ANALYSIS by Susan Page
SMOKE, meet fire. For a year, Donald Trump and everyone associated with him – his family, his strategists, his vice president, his official spokesmen and himself – indignantly have insisted there was nothing at all to the “disgusting” and “phony” and “outrageous” suggestions that Team Trump had anything to do with Russians who might have been trying to meddle in America’s election.
But on Tuesday, the basic elements of collusion within President Trump’s closest circle were detailed in black and white in a string of emails to and from Donald Trump Jnr.
In them, a former Trump business partner offered to act as the go-between with a senior Russian government official offering dirt on Democratic opponent Hillary Clinton.
“I love it,” the President’s oldest son replied within a few minutes.
It’s always the emails, right?
The blockbuster disclosure in the wake of The New York Times’ scoops about the Trump Tower meeting in June 2016 undercut the credibility of all those denials by Mr Trump Jnr (“lies”) and Mr Trump Snr (“fake news” and “a hoax”) and everybody else. It stokes the most serious questions about improprieties in a Presidential election in more than four decades, when the Watergate scandal forced Richard Nixon to resign.
Now the famous Watergate questions loom over this scandal: What did the President know, and when did he know it?
For what it’s worth, Mark Corallo, a spokesman for the President’s private legal team, said Mr Trump Snr wasn’t aware of the meeting. White House deputy press secretary Sarah Huckabee Sanders said the President had learned of the meeting only “in the last couple of days.” Alan Futerfas, Mr Trump Jnr’s private lawyer, released a statement saying: “His father knew nothing about it.”
The president himself wasn’t providing much illumination.
But Mr Trump Snr hasn’t put himself within shouting distance of a reporter since he returned from the G20 summit in Germany on Saturday. While he has deployed his favoured means of communication on a range of topics – posting tweets that mourned those killed in the crash of a military plane in Mississippi, declared that he was “working hard” to land the Olympics for Los Angeles, and denounced Democratic “obstruction” in the Senate – they pointedly didn’t include the subject in the headlines.

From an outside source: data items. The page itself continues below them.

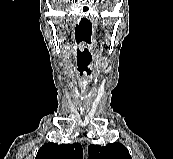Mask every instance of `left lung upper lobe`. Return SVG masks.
<instances>
[{
  "label": "left lung upper lobe",
  "instance_id": "1",
  "mask_svg": "<svg viewBox=\"0 0 173 159\" xmlns=\"http://www.w3.org/2000/svg\"><path fill=\"white\" fill-rule=\"evenodd\" d=\"M89 159H132L127 148L121 143L88 146Z\"/></svg>",
  "mask_w": 173,
  "mask_h": 159
}]
</instances>
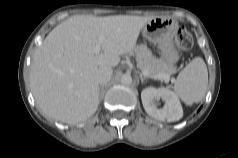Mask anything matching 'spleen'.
<instances>
[{"label":"spleen","instance_id":"spleen-1","mask_svg":"<svg viewBox=\"0 0 238 158\" xmlns=\"http://www.w3.org/2000/svg\"><path fill=\"white\" fill-rule=\"evenodd\" d=\"M208 71L201 57L194 58L180 71L174 84V94L185 104L200 102L207 90Z\"/></svg>","mask_w":238,"mask_h":158}]
</instances>
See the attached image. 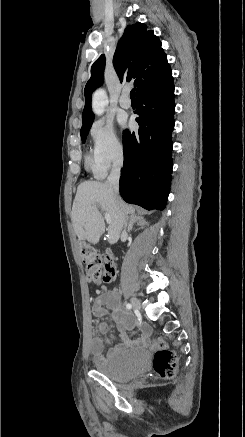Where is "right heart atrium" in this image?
Masks as SVG:
<instances>
[{
  "label": "right heart atrium",
  "mask_w": 245,
  "mask_h": 437,
  "mask_svg": "<svg viewBox=\"0 0 245 437\" xmlns=\"http://www.w3.org/2000/svg\"><path fill=\"white\" fill-rule=\"evenodd\" d=\"M92 145L91 164L97 177H104L108 171L123 161L124 145L113 125L97 121L90 128Z\"/></svg>",
  "instance_id": "right-heart-atrium-1"
}]
</instances>
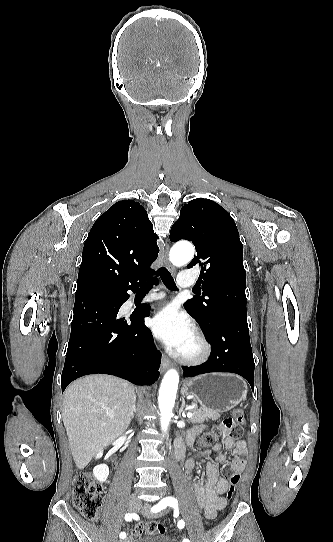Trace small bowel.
Instances as JSON below:
<instances>
[{
  "label": "small bowel",
  "mask_w": 333,
  "mask_h": 542,
  "mask_svg": "<svg viewBox=\"0 0 333 542\" xmlns=\"http://www.w3.org/2000/svg\"><path fill=\"white\" fill-rule=\"evenodd\" d=\"M204 430V427L197 426L193 428L190 434L194 439ZM232 450L234 459L244 458L247 451V444L244 440L225 439L224 443H217L211 450L200 451L194 457L188 459L185 463V477L190 478L195 467L197 458L208 457L211 452L216 453V459L206 462L207 480L205 483L195 481L194 494L197 505L203 509L207 519H214L217 512L224 508L226 500L224 493L228 490L231 482L220 477L219 466L226 463V455L223 448ZM234 460V462H235ZM142 533L141 527L136 525L129 533L127 542H136Z\"/></svg>",
  "instance_id": "1"
}]
</instances>
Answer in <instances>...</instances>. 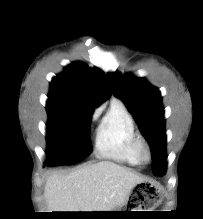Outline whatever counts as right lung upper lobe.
Wrapping results in <instances>:
<instances>
[{
  "label": "right lung upper lobe",
  "mask_w": 203,
  "mask_h": 219,
  "mask_svg": "<svg viewBox=\"0 0 203 219\" xmlns=\"http://www.w3.org/2000/svg\"><path fill=\"white\" fill-rule=\"evenodd\" d=\"M103 72L98 68L89 69L83 63H73L50 83V95L83 103L93 110L110 97Z\"/></svg>",
  "instance_id": "cb5924a9"
}]
</instances>
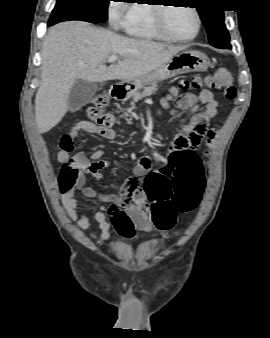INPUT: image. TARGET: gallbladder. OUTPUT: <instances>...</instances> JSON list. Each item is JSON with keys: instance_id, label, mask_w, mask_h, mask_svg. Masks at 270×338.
Instances as JSON below:
<instances>
[{"instance_id": "bac80fb5", "label": "gallbladder", "mask_w": 270, "mask_h": 338, "mask_svg": "<svg viewBox=\"0 0 270 338\" xmlns=\"http://www.w3.org/2000/svg\"><path fill=\"white\" fill-rule=\"evenodd\" d=\"M99 89L96 83L77 80L68 96V106L71 111H77L86 105Z\"/></svg>"}]
</instances>
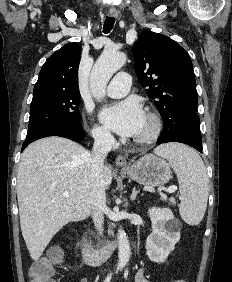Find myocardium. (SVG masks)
I'll list each match as a JSON object with an SVG mask.
<instances>
[{"label": "myocardium", "instance_id": "obj_1", "mask_svg": "<svg viewBox=\"0 0 232 282\" xmlns=\"http://www.w3.org/2000/svg\"><path fill=\"white\" fill-rule=\"evenodd\" d=\"M146 118L149 123L148 131L139 137L134 138V143L139 145L150 144L154 142L161 134L163 128V122L158 113L154 111H148Z\"/></svg>", "mask_w": 232, "mask_h": 282}]
</instances>
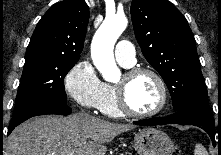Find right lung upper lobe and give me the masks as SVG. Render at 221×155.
<instances>
[{"label": "right lung upper lobe", "instance_id": "obj_1", "mask_svg": "<svg viewBox=\"0 0 221 155\" xmlns=\"http://www.w3.org/2000/svg\"><path fill=\"white\" fill-rule=\"evenodd\" d=\"M88 21L89 7L84 0H64L54 4L38 22L25 59L78 61Z\"/></svg>", "mask_w": 221, "mask_h": 155}]
</instances>
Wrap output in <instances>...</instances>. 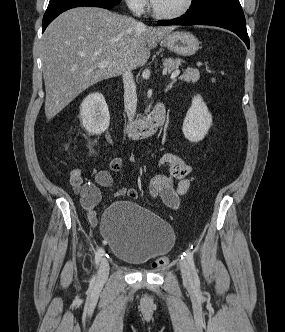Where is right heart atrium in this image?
<instances>
[{
  "label": "right heart atrium",
  "instance_id": "1",
  "mask_svg": "<svg viewBox=\"0 0 285 332\" xmlns=\"http://www.w3.org/2000/svg\"><path fill=\"white\" fill-rule=\"evenodd\" d=\"M129 9L135 13L143 12L147 7V0H125Z\"/></svg>",
  "mask_w": 285,
  "mask_h": 332
}]
</instances>
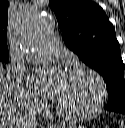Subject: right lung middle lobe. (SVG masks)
Wrapping results in <instances>:
<instances>
[{
    "mask_svg": "<svg viewBox=\"0 0 125 128\" xmlns=\"http://www.w3.org/2000/svg\"><path fill=\"white\" fill-rule=\"evenodd\" d=\"M9 62V59H0V65L5 67L4 64L8 63ZM3 63V65H2Z\"/></svg>",
    "mask_w": 125,
    "mask_h": 128,
    "instance_id": "obj_1",
    "label": "right lung middle lobe"
}]
</instances>
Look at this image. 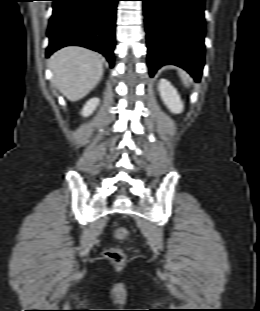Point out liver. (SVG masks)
<instances>
[{"mask_svg":"<svg viewBox=\"0 0 260 311\" xmlns=\"http://www.w3.org/2000/svg\"><path fill=\"white\" fill-rule=\"evenodd\" d=\"M50 67L54 85L70 101L85 97L98 84L104 71L98 53L76 46L57 51L50 58Z\"/></svg>","mask_w":260,"mask_h":311,"instance_id":"liver-1","label":"liver"}]
</instances>
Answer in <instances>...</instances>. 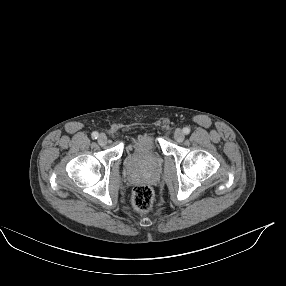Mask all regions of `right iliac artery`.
<instances>
[{"instance_id": "right-iliac-artery-1", "label": "right iliac artery", "mask_w": 286, "mask_h": 286, "mask_svg": "<svg viewBox=\"0 0 286 286\" xmlns=\"http://www.w3.org/2000/svg\"><path fill=\"white\" fill-rule=\"evenodd\" d=\"M99 136L98 132H93L92 133V138L97 139Z\"/></svg>"}]
</instances>
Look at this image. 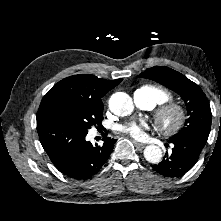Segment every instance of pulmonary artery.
<instances>
[{
  "mask_svg": "<svg viewBox=\"0 0 221 221\" xmlns=\"http://www.w3.org/2000/svg\"><path fill=\"white\" fill-rule=\"evenodd\" d=\"M134 103L143 109H152L154 107L153 97L151 93L144 89H137L133 94Z\"/></svg>",
  "mask_w": 221,
  "mask_h": 221,
  "instance_id": "1",
  "label": "pulmonary artery"
}]
</instances>
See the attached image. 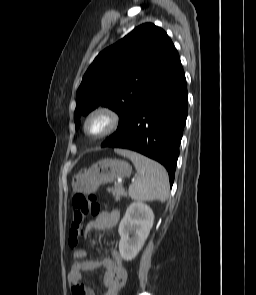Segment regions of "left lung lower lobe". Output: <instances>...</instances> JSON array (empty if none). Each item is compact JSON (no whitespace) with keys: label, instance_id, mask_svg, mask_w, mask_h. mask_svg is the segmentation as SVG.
<instances>
[{"label":"left lung lower lobe","instance_id":"obj_1","mask_svg":"<svg viewBox=\"0 0 256 295\" xmlns=\"http://www.w3.org/2000/svg\"><path fill=\"white\" fill-rule=\"evenodd\" d=\"M187 104L186 79L180 62L101 147L133 150L160 162L167 169L172 186Z\"/></svg>","mask_w":256,"mask_h":295}]
</instances>
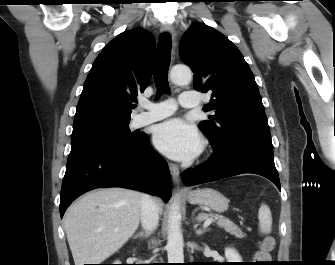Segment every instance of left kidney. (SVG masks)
Segmentation results:
<instances>
[{
  "label": "left kidney",
  "mask_w": 335,
  "mask_h": 265,
  "mask_svg": "<svg viewBox=\"0 0 335 265\" xmlns=\"http://www.w3.org/2000/svg\"><path fill=\"white\" fill-rule=\"evenodd\" d=\"M225 257L228 262H241L242 258L238 252L233 248L225 249Z\"/></svg>",
  "instance_id": "left-kidney-1"
}]
</instances>
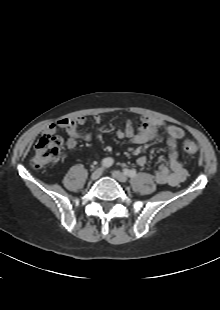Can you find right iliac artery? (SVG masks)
Here are the masks:
<instances>
[{
	"label": "right iliac artery",
	"mask_w": 220,
	"mask_h": 310,
	"mask_svg": "<svg viewBox=\"0 0 220 310\" xmlns=\"http://www.w3.org/2000/svg\"><path fill=\"white\" fill-rule=\"evenodd\" d=\"M113 162H114L113 159L110 157L104 158L102 161V166L104 168H108V167L112 166Z\"/></svg>",
	"instance_id": "82829eb1"
}]
</instances>
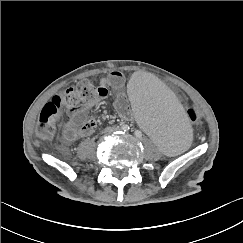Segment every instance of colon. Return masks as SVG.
I'll list each match as a JSON object with an SVG mask.
<instances>
[{
	"label": "colon",
	"instance_id": "1",
	"mask_svg": "<svg viewBox=\"0 0 243 243\" xmlns=\"http://www.w3.org/2000/svg\"><path fill=\"white\" fill-rule=\"evenodd\" d=\"M93 83L82 80L76 85L55 95L42 108L37 127L36 134L42 140H49L53 137L56 127V120L61 110H74L81 108L83 105L91 103L98 99L96 97V89ZM192 127L197 128L202 123V117L199 111L192 106L187 105L184 108Z\"/></svg>",
	"mask_w": 243,
	"mask_h": 243
}]
</instances>
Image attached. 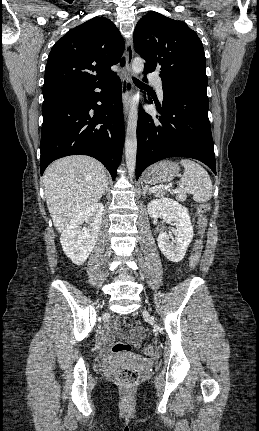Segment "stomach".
<instances>
[{"label":"stomach","instance_id":"0dacf381","mask_svg":"<svg viewBox=\"0 0 259 431\" xmlns=\"http://www.w3.org/2000/svg\"><path fill=\"white\" fill-rule=\"evenodd\" d=\"M179 172L177 163L164 160L149 167L144 173L143 180L147 184L155 185L168 182Z\"/></svg>","mask_w":259,"mask_h":431}]
</instances>
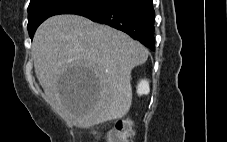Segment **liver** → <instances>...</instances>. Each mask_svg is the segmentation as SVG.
I'll use <instances>...</instances> for the list:
<instances>
[{
  "label": "liver",
  "instance_id": "1",
  "mask_svg": "<svg viewBox=\"0 0 227 142\" xmlns=\"http://www.w3.org/2000/svg\"><path fill=\"white\" fill-rule=\"evenodd\" d=\"M149 51L127 34L79 15L44 21L33 38L37 79L54 109L81 128L124 117L132 104L131 71ZM87 65L89 88H66L63 68Z\"/></svg>",
  "mask_w": 227,
  "mask_h": 142
}]
</instances>
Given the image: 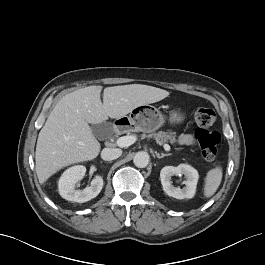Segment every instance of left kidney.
I'll return each mask as SVG.
<instances>
[{"mask_svg":"<svg viewBox=\"0 0 265 265\" xmlns=\"http://www.w3.org/2000/svg\"><path fill=\"white\" fill-rule=\"evenodd\" d=\"M174 175H184L186 177V180L183 182L185 187L181 189L180 187L172 185L171 178ZM198 178L199 175L197 170L187 164H180L177 167L165 166L160 172V179L164 192L168 196L176 199L193 198L196 192Z\"/></svg>","mask_w":265,"mask_h":265,"instance_id":"left-kidney-1","label":"left kidney"}]
</instances>
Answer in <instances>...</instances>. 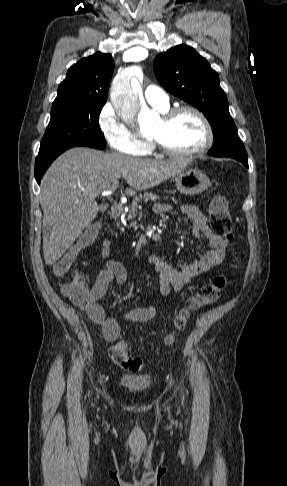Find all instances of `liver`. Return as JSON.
Listing matches in <instances>:
<instances>
[{"instance_id":"liver-1","label":"liver","mask_w":287,"mask_h":486,"mask_svg":"<svg viewBox=\"0 0 287 486\" xmlns=\"http://www.w3.org/2000/svg\"><path fill=\"white\" fill-rule=\"evenodd\" d=\"M189 159L165 161L72 148L60 155L41 181L43 252L47 265L59 260L96 218V197L122 177L129 196L152 188L182 172Z\"/></svg>"}]
</instances>
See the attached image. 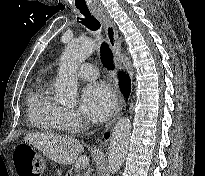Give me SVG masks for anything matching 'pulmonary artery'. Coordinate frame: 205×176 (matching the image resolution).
I'll return each instance as SVG.
<instances>
[{"mask_svg": "<svg viewBox=\"0 0 205 176\" xmlns=\"http://www.w3.org/2000/svg\"><path fill=\"white\" fill-rule=\"evenodd\" d=\"M77 75L86 80H94L98 77V70L90 64L82 63L76 69Z\"/></svg>", "mask_w": 205, "mask_h": 176, "instance_id": "e3ab8cb5", "label": "pulmonary artery"}]
</instances>
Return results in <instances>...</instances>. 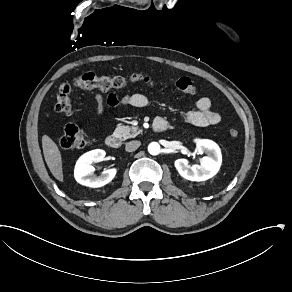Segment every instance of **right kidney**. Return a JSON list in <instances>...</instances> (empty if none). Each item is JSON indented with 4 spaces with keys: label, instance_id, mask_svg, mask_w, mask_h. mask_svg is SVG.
Wrapping results in <instances>:
<instances>
[{
    "label": "right kidney",
    "instance_id": "right-kidney-1",
    "mask_svg": "<svg viewBox=\"0 0 292 292\" xmlns=\"http://www.w3.org/2000/svg\"><path fill=\"white\" fill-rule=\"evenodd\" d=\"M105 151L95 149L83 154L76 162L74 177L78 183L84 186L97 188L109 183L116 175V169H107L100 176L94 175L95 168L91 165L93 162L104 160Z\"/></svg>",
    "mask_w": 292,
    "mask_h": 292
}]
</instances>
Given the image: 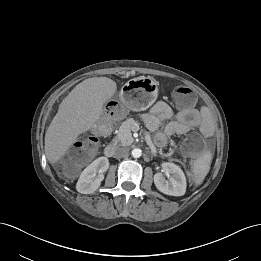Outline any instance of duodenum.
Listing matches in <instances>:
<instances>
[{
	"mask_svg": "<svg viewBox=\"0 0 261 261\" xmlns=\"http://www.w3.org/2000/svg\"><path fill=\"white\" fill-rule=\"evenodd\" d=\"M100 130L103 132H108L111 129V126L109 125V123H103L102 125H100ZM115 153V147L113 145H107L104 149V154L107 157H112Z\"/></svg>",
	"mask_w": 261,
	"mask_h": 261,
	"instance_id": "duodenum-1",
	"label": "duodenum"
}]
</instances>
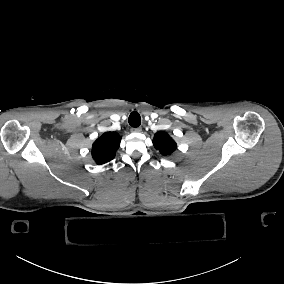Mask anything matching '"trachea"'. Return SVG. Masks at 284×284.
Instances as JSON below:
<instances>
[{"label":"trachea","instance_id":"obj_1","mask_svg":"<svg viewBox=\"0 0 284 284\" xmlns=\"http://www.w3.org/2000/svg\"><path fill=\"white\" fill-rule=\"evenodd\" d=\"M128 122H129L130 126H132V127L140 126L141 117H140L139 113L136 112V111H133L128 118Z\"/></svg>","mask_w":284,"mask_h":284}]
</instances>
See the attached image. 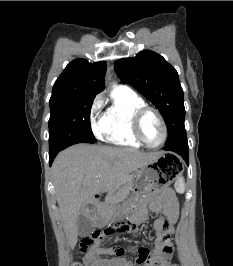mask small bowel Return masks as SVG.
I'll return each mask as SVG.
<instances>
[{
  "instance_id": "obj_1",
  "label": "small bowel",
  "mask_w": 233,
  "mask_h": 266,
  "mask_svg": "<svg viewBox=\"0 0 233 266\" xmlns=\"http://www.w3.org/2000/svg\"><path fill=\"white\" fill-rule=\"evenodd\" d=\"M149 210L154 214L162 213L164 216L156 219L153 224L156 239L151 249L145 246L130 247V251L137 252L138 257L129 261L123 257L114 256L112 247L94 244L83 257V264L85 266H170L172 236L178 216V204L172 191L166 190L160 198L150 204ZM147 214L146 201L142 200L138 210L132 216V221L134 223L145 221Z\"/></svg>"
}]
</instances>
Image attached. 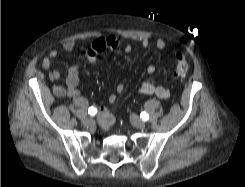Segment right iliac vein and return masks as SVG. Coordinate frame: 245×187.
Returning <instances> with one entry per match:
<instances>
[{
    "label": "right iliac vein",
    "mask_w": 245,
    "mask_h": 187,
    "mask_svg": "<svg viewBox=\"0 0 245 187\" xmlns=\"http://www.w3.org/2000/svg\"><path fill=\"white\" fill-rule=\"evenodd\" d=\"M93 123V120L91 118H84L82 120V124L85 125V126H89Z\"/></svg>",
    "instance_id": "obj_1"
}]
</instances>
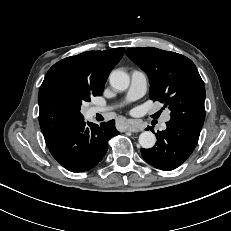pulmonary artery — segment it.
I'll return each mask as SVG.
<instances>
[{
	"mask_svg": "<svg viewBox=\"0 0 231 231\" xmlns=\"http://www.w3.org/2000/svg\"><path fill=\"white\" fill-rule=\"evenodd\" d=\"M130 76H131V84L126 96L127 101H133L141 98L146 93V89H147V77L143 71L133 70L131 71ZM106 110L107 109L105 108L94 107L90 110V114L94 115L96 113L104 112ZM169 120H170V113L165 112L162 116L160 129H165L166 123Z\"/></svg>",
	"mask_w": 231,
	"mask_h": 231,
	"instance_id": "e3ab8cb5",
	"label": "pulmonary artery"
}]
</instances>
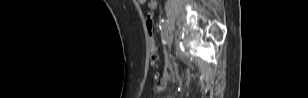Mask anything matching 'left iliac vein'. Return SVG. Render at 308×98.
<instances>
[{"instance_id":"1","label":"left iliac vein","mask_w":308,"mask_h":98,"mask_svg":"<svg viewBox=\"0 0 308 98\" xmlns=\"http://www.w3.org/2000/svg\"><path fill=\"white\" fill-rule=\"evenodd\" d=\"M173 40H174V36H173L172 33H170L169 36H168V47L169 48L171 47Z\"/></svg>"}]
</instances>
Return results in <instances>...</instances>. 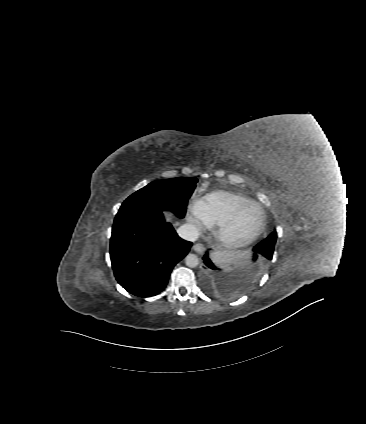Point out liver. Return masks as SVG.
Segmentation results:
<instances>
[{"label":"liver","instance_id":"6515ba94","mask_svg":"<svg viewBox=\"0 0 366 424\" xmlns=\"http://www.w3.org/2000/svg\"><path fill=\"white\" fill-rule=\"evenodd\" d=\"M166 218H167V220H169V221H172V219H173V218H172V216H171L170 214H168V213L166 214Z\"/></svg>","mask_w":366,"mask_h":424}]
</instances>
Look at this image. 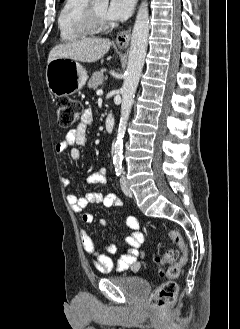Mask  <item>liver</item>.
<instances>
[{
    "instance_id": "1",
    "label": "liver",
    "mask_w": 240,
    "mask_h": 329,
    "mask_svg": "<svg viewBox=\"0 0 240 329\" xmlns=\"http://www.w3.org/2000/svg\"><path fill=\"white\" fill-rule=\"evenodd\" d=\"M111 41L101 38H85L56 45L51 49L48 63L56 58L92 63L101 59L110 49Z\"/></svg>"
}]
</instances>
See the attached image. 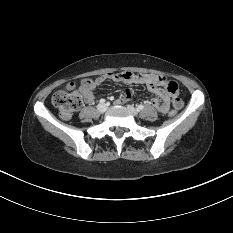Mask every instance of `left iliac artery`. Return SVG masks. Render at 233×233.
<instances>
[{
  "instance_id": "obj_1",
  "label": "left iliac artery",
  "mask_w": 233,
  "mask_h": 233,
  "mask_svg": "<svg viewBox=\"0 0 233 233\" xmlns=\"http://www.w3.org/2000/svg\"><path fill=\"white\" fill-rule=\"evenodd\" d=\"M144 108V106L142 104L137 106V110H142Z\"/></svg>"
}]
</instances>
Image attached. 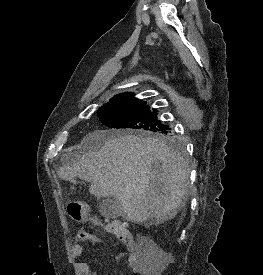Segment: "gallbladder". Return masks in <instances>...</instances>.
<instances>
[{"mask_svg": "<svg viewBox=\"0 0 263 275\" xmlns=\"http://www.w3.org/2000/svg\"><path fill=\"white\" fill-rule=\"evenodd\" d=\"M98 208L100 213L104 217L109 219H115L123 215V209L121 204L110 197L103 198L101 202H99Z\"/></svg>", "mask_w": 263, "mask_h": 275, "instance_id": "gallbladder-1", "label": "gallbladder"}]
</instances>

The eclectic cast of characters in the unfolding story sounds almost comic: Rob Goldstone, a British-born publicist who was friends with Emin, a Russian pop star who is the son of Aras Agalarov, a real-estate tycoon who got to know Mr Trump when he brought the Miss Universe contest to Moscow in 2013.
Then there’s Russian lawyer Natalia Veselnitskaya, said to be close to Yury Yakovlevich Chaika, the prosecutor general of Russia who was appointed by President Vladimir Putin.
Which gets us back to the beginning. In his original email, Goldstone wrote: “The Crown prosecutor of Russia [presumably a reference to Chaika] met his father Aras this morning and in their meeting offered to provide the Trump campaign with some official documents and information that would incriminate Hillary and her dealings with Russia and would be very useful to your father.”
Six days later, Mr Trump Jnr was sitting down with Veselnitskaya. He brought along his brother-in-law, Jared Kushner, as well as his father’s top political strategist at the time, Paul Manafort. The reason the emails are so stunning is that so much is stated plainly: Goldstone was offering campaign dirt from the highest ranks of the Russian government.
And Mr Trump Jnr was eager to hear all about it.
One more thing, Mr Trump Jnr and Manafort, at the least, have known all about that for more than a year, despite their flat denials. So did Mr Kushner, now one of the most influential senior advisers within the White House. He already has been forced to revise the disclosure reports he had to submit to get his security clearance.
In response, congressional Democrats expressed shock. Virginia Senator Tim Kaine, who was Mrs Clinton’s running mate, told CNN Mr Trump Jnr’s conduct was “potentially treason”.
Congressional Republicans mostly ducked. And Vice-President Mike Pence, in a statement by press secretary Marc Lotter that tried to put some distance between him and the furore, said he was “not focused on stories about the campaign, particularly stories about the time before he joined the ticket”.
Much remains unknown, including exactly what the information might have been, and whether or how it was used.
But the US intelligence community months ago unanimously concluded Moscow had meddled in the election, with the goal of defeating Mrs Clinton and electing Mr Trump.
And it is now almost impossible to imagine that President Trump will be able to curtail the investigation by special counsel Robert Mueller, appointed after FBI director James Comey was fired.